Context
After developing our NGS pipeline, we observed that while our sensitivity is 100%, we also call many False Positive (FP) variants. Upon examining these FPs, I identified two combined approaches that can effectively detect the majority of these FP variants without eliminating True Positives (TP).
- The first approach:
Calculate the mapping quality of the reads that support the ALT. Calculate the mapping quality of the reads that support the REF. Calculate the difference: (mapping quality of the reads that support the ALT) - (mapping quality of the reads that support the REF). Results show that a group of FP variants can be detected because these FPs occur due to mapping errors when sequencing genes with sequences similar to pseudogenes (e.g., NF1). See the plot below:
The three homozygous TPs on the top right are there because this approach doesn't work with variants where VAF is 100%. I need to improve my code but I am not worried about these cases. The FP with a ~85% VAF is caused by a PCR error. Nothing can be done with these cases because both reads show high quality. The group of FPs with a ~45% VAF are variants called due to poly-T tracks. Nothing can be done with these cases either.
- The second approach
The second approach is similar but uses the base quality score instead of the mapping quality.

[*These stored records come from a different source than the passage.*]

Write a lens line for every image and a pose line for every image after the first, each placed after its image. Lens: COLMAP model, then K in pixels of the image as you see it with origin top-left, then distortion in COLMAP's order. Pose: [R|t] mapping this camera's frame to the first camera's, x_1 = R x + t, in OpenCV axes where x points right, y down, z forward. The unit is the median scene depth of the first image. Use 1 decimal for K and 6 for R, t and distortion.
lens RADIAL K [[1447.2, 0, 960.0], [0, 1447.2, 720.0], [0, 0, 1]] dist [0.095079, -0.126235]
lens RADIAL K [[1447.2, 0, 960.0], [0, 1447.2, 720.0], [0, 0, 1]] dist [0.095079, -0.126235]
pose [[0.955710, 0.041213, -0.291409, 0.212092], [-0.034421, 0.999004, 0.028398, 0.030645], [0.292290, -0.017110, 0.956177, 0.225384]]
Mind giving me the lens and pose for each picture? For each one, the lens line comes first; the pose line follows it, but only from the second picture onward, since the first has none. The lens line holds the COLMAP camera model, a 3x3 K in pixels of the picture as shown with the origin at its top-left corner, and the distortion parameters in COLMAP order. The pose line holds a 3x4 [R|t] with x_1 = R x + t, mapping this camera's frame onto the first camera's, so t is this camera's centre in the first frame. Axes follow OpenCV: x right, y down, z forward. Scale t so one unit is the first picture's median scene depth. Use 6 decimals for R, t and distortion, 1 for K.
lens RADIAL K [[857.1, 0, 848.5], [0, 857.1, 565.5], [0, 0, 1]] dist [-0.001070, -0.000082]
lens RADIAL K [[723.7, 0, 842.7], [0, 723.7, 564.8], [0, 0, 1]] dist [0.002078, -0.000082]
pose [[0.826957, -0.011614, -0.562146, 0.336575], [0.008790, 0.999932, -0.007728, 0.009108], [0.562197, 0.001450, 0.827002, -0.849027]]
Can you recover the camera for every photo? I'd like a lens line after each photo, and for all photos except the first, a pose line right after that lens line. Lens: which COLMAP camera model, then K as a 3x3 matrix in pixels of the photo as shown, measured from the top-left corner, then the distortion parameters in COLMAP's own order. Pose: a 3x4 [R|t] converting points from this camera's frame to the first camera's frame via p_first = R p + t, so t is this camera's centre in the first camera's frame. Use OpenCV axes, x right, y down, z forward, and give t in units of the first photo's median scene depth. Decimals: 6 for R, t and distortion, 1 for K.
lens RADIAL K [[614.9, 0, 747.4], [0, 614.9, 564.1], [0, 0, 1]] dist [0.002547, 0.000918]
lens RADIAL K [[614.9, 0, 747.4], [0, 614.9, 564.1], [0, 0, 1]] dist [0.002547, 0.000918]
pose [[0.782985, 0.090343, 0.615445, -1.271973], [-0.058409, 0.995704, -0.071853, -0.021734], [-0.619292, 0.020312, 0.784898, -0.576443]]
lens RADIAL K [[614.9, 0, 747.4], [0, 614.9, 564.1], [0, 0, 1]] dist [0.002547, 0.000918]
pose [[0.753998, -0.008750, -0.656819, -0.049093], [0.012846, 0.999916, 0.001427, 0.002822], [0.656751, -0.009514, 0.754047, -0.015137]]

Results show that when the sequencing machine makes errors, a lower Q score value is assigned compared to when the machine does not make errors. The differences between the reads that support the REF and the reads that support the ALT can be considered when detecting FPs without eliminating TPs. See plot below:
Combining both approaches, I can filter and detect FPs and TPs at least in the training data I have. These reads come from Amplicon analysis and this approach works well for both constitutional and somatic analysis.
A cutoff of 4 for the mean mapping quality and a cutoff of 5 for the mean base quality score in the plot will filter TPs and FPs quite successfully.
The problem and question:
Instead of estimating by eye, I have been working with statistical tests. For instance, GATK has VariantAnnotator with the option BaseQualityRankSumTest that can implement my second approach to annotate variants by taking the differences in base quality scores and applying a Mann-Whitney-Wilcoxon Rank Sum Test. The outcome provides a numerical value. Values close to 0 mean that there are no differences between the quality of the base calls of the reads that support the REF and those that support the ALT. The problem is that this is not working for me. The following plot shows the same data but now displays the BaseQualityRankSumTest on the Y-axis:
I have also tried to calculate Youden's J Statistic: Calculate Youden's J statistic (tpr - fpr) to find the optimal threshold. However, the value that returns is useless because it is completely out of the range (e.g. for the mapping quality is 37.
What am I doing wrong??
Just commenting, but this is really really clever. Nice work! I would imagine you are going to have to work closely with a bio-statistician to get a reliable answer on this.
Thanks for your comment. Interestingly, the same statistical test works for the MappingQualityRankSumTest. The Z score I get from the mapping quality split FP and TP nicely and I can take this info to determine FP variants.